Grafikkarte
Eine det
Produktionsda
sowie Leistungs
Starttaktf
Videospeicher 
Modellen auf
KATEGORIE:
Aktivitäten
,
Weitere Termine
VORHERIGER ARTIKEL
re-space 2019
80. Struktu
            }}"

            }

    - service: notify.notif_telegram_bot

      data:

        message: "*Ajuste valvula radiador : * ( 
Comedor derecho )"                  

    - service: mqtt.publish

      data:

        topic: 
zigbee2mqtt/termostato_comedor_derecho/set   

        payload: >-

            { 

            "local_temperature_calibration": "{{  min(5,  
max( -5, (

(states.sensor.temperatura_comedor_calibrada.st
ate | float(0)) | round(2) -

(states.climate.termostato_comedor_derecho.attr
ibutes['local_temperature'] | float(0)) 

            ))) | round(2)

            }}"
...
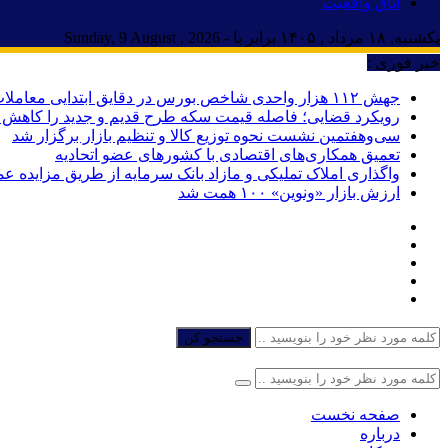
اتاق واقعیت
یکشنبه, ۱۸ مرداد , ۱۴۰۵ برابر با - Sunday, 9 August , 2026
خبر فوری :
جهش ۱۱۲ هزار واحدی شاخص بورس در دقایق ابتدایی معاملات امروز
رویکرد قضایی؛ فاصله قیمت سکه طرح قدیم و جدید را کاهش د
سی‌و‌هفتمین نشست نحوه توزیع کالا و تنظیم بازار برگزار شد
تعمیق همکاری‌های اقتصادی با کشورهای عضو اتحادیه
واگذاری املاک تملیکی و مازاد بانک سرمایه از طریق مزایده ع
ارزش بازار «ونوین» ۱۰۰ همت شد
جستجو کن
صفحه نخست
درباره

Job: In the listing, retype the part that opens with the line containing "اتاق واقعیت" and closes with the line containing "رویکرد قضایی؛ فاصله", both of those lines included.

Task output:
اتاق واقعیت
یکشنبه, ۱۸ مرداد , ۱۴۰۵ برابر با - Sunday, 9 August , 2026
خبر فوری :
جهش ۱۱۲ هزار واحدی شاخص بورس در دقایق ابتدایی معاملات امروز
رویکرد قضایی؛ فاصله قیمت سکه طرح قدیم و جدید را کاهش د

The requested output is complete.